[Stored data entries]
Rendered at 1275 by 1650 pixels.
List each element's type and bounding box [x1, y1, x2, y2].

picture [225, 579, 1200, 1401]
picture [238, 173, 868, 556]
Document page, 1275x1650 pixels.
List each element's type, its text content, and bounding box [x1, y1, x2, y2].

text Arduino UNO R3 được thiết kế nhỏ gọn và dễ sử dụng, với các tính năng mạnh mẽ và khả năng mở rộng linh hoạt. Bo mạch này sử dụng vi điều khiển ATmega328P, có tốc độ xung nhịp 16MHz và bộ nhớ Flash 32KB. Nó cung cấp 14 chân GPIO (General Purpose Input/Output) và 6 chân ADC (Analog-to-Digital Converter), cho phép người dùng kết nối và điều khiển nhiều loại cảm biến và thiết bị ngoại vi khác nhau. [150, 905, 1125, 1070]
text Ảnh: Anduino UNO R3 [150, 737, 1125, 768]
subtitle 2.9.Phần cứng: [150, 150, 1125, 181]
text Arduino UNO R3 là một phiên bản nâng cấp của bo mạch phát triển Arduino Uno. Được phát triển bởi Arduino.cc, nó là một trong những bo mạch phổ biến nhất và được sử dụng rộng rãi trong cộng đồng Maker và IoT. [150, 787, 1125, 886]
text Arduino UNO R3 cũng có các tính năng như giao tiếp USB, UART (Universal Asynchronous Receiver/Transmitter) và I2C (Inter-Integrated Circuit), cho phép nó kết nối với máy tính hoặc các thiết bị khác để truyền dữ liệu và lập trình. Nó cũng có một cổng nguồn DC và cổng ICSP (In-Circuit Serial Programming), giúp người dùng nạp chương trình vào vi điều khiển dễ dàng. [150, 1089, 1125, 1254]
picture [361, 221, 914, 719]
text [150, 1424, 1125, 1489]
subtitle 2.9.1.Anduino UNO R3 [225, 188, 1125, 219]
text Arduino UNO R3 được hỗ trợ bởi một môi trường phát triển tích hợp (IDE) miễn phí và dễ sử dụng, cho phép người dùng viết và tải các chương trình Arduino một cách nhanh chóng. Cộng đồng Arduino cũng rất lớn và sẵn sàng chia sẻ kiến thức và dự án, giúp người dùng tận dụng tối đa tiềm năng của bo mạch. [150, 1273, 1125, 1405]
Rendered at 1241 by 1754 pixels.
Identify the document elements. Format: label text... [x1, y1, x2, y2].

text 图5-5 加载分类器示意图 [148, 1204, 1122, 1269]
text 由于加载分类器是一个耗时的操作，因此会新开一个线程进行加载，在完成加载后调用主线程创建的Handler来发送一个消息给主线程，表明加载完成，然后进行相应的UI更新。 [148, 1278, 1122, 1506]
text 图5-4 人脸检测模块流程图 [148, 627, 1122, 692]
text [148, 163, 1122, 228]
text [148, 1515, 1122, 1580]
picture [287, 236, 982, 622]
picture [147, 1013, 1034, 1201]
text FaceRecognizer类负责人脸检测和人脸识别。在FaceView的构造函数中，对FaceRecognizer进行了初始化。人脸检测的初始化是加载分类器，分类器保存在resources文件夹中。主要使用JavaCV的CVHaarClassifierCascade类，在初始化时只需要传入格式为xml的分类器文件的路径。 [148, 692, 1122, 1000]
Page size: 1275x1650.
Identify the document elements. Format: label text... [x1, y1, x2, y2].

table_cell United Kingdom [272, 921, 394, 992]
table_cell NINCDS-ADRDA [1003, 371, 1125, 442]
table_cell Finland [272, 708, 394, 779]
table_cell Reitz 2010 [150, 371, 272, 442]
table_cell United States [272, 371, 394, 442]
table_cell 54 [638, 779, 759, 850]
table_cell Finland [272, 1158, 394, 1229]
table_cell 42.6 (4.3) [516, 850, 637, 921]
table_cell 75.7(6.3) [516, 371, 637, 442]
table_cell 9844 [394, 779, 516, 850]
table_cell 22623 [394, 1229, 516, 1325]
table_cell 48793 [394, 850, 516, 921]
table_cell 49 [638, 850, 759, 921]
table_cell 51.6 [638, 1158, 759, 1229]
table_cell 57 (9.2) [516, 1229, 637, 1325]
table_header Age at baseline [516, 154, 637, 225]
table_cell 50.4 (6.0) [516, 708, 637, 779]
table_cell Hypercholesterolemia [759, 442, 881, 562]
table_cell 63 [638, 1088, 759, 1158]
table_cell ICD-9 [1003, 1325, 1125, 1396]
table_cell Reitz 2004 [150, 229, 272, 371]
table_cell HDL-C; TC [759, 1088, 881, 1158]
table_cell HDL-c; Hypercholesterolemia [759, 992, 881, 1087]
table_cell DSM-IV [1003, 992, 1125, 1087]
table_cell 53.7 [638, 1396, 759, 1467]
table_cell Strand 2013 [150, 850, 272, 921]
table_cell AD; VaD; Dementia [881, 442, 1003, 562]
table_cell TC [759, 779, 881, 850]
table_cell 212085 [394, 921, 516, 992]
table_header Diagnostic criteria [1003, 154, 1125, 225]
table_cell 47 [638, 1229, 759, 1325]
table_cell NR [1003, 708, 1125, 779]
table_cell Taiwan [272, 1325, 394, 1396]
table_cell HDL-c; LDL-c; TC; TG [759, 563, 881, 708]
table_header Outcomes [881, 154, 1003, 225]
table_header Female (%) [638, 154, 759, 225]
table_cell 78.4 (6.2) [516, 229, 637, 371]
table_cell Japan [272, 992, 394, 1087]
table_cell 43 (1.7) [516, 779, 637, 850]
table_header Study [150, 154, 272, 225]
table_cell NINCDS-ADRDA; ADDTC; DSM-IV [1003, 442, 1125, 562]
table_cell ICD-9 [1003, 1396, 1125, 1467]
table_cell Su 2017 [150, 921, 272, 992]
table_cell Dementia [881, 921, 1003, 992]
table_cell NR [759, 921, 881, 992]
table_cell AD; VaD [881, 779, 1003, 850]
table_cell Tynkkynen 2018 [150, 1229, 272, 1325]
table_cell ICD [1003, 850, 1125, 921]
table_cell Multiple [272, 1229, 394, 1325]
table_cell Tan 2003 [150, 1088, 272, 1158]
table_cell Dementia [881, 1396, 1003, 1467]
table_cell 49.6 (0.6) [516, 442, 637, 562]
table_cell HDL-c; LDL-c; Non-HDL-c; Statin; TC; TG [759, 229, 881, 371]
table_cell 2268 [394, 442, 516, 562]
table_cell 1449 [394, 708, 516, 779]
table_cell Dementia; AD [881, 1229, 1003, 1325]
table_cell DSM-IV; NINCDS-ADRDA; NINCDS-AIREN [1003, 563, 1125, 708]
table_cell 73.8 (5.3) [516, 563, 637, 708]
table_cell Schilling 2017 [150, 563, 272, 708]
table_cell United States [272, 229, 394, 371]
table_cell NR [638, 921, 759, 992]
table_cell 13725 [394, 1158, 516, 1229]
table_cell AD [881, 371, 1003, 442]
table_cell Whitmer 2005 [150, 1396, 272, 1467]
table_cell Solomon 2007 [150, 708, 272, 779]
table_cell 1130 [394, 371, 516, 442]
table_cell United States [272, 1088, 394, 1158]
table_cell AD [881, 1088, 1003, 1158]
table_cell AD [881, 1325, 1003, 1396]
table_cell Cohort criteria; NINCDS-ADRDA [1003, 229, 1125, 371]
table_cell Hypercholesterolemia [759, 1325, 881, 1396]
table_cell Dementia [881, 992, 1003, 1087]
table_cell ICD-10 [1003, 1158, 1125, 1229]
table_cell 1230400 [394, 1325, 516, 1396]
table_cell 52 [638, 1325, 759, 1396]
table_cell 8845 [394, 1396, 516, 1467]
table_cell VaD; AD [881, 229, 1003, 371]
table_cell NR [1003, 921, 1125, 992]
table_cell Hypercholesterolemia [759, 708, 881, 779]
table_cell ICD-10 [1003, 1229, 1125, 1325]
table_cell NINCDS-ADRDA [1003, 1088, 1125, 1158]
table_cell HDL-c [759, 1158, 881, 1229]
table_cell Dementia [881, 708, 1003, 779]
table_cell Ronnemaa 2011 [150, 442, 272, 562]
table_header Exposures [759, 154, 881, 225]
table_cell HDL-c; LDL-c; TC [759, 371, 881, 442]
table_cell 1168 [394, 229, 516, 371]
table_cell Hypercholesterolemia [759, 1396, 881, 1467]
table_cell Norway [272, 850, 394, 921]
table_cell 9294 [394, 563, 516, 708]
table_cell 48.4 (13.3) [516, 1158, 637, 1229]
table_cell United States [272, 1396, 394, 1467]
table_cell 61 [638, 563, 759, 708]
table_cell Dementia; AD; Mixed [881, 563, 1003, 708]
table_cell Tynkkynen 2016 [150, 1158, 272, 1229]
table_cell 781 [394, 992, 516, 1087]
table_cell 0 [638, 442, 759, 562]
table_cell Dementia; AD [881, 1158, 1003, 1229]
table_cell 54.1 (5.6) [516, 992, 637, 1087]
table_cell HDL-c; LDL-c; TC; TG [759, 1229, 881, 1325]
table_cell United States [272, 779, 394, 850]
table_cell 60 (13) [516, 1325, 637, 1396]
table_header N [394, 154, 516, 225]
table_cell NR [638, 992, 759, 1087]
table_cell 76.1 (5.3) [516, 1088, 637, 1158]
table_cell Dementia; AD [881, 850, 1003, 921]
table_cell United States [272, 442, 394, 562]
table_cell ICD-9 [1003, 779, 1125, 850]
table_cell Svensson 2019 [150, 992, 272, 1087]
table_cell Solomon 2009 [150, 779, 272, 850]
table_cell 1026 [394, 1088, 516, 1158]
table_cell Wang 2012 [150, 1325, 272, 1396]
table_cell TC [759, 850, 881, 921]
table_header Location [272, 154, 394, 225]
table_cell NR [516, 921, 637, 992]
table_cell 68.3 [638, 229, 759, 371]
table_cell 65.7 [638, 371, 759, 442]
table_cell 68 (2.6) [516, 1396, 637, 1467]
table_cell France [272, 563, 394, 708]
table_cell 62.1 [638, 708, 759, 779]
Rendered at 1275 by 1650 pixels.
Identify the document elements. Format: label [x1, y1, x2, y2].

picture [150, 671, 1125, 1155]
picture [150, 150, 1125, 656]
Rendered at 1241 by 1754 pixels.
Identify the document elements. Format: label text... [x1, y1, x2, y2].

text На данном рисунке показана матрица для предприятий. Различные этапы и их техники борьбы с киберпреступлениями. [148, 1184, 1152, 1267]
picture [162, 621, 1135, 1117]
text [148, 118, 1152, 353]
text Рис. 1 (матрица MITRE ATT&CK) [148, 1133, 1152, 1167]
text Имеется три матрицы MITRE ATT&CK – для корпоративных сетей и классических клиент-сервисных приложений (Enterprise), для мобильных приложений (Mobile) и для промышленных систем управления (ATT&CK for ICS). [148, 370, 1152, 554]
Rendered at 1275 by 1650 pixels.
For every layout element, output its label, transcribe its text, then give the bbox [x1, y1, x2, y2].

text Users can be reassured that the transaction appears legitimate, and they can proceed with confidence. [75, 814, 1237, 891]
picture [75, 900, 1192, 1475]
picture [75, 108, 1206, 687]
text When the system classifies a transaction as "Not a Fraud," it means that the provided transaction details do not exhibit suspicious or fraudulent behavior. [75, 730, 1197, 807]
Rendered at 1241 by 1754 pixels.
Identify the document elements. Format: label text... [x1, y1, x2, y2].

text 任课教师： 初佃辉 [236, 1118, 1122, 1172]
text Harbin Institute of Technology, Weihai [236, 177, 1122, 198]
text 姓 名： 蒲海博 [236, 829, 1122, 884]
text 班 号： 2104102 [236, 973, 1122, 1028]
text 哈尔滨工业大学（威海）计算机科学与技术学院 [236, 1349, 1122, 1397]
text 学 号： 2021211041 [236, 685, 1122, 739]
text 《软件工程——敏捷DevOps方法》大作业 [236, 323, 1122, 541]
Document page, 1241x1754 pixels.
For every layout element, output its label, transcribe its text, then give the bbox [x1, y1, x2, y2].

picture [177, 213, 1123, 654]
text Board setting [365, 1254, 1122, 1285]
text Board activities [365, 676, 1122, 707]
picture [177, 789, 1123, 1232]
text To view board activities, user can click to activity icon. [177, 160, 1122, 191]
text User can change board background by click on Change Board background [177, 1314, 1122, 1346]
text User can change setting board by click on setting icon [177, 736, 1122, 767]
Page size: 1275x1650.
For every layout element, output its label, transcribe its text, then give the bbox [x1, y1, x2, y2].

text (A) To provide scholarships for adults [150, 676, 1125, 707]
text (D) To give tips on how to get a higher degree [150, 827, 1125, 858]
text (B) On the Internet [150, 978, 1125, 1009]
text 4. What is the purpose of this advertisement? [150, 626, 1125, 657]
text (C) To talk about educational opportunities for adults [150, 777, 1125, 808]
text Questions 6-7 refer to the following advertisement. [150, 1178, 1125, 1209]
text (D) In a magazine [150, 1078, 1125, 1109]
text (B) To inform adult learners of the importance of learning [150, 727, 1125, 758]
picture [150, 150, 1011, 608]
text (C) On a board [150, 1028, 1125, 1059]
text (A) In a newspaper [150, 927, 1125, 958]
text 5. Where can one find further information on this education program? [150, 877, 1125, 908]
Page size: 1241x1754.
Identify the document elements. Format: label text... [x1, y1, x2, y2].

§ Task goal
If a line in the entries includes the word "Arduino", copy that line out.

§ Solved problem
text Arduino UNO R3 được thiết kế nhỏ gọn và dễ sử dụng, với các tính năng mạnh mẽ và khả năng mở rộng linh hoạt. Bo mạch này sử dụng vi điều khiển ATmega328P, có tốc độ xung nhịp 16MHz và bộ nhớ Flash 32KB. Nó cung cấp 14 chân GPIO (General Purpose Input/Output) và 6 chân ADC (Analog-to-Digital Converter), cho phép người dùng kết nối và điều khiển nhiều loại cảm biến và thiết bị ngoại vi khác nhau. [150, 905, 1125, 1070]
text Arduino UNO R3 là một phiên bản nâng cấp của bo mạch phát triển Arduino Uno. Được phát triển bởi Arduino.cc, nó là một trong những bo mạch phổ biến nhất và được sử dụng rộng rãi trong cộng đồng Maker và IoT. [150, 787, 1125, 886]
text Arduino UNO R3 cũng có các tính năng như giao tiếp USB, UART (Universal Asynchronous Receiver/Transmitter) và I2C (Inter-Integrated Circuit), cho phép nó kết nối với máy tính hoặc các thiết bị khác để truyền dữ liệu và lập trình. Nó cũng có một cổng nguồn DC và cổng ICSP (In-Circuit Serial Programming), giúp người dùng nạp chương trình vào vi điều khiển dễ dàng. [150, 1089, 1125, 1254]
text Arduino UNO R3 được hỗ trợ bởi một môi trường phát triển tích hợp (IDE) miễn phí và dễ sử dụng, cho phép người dùng viết và tải các chương trình Arduino một cách nhanh chóng. Cộng đồng Arduino cũng rất lớn và sẵn sàng chia sẻ kiến thức và dự án, giúp người dùng tận dụng tối đa tiềm năng của bo mạch. [150, 1273, 1125, 1405]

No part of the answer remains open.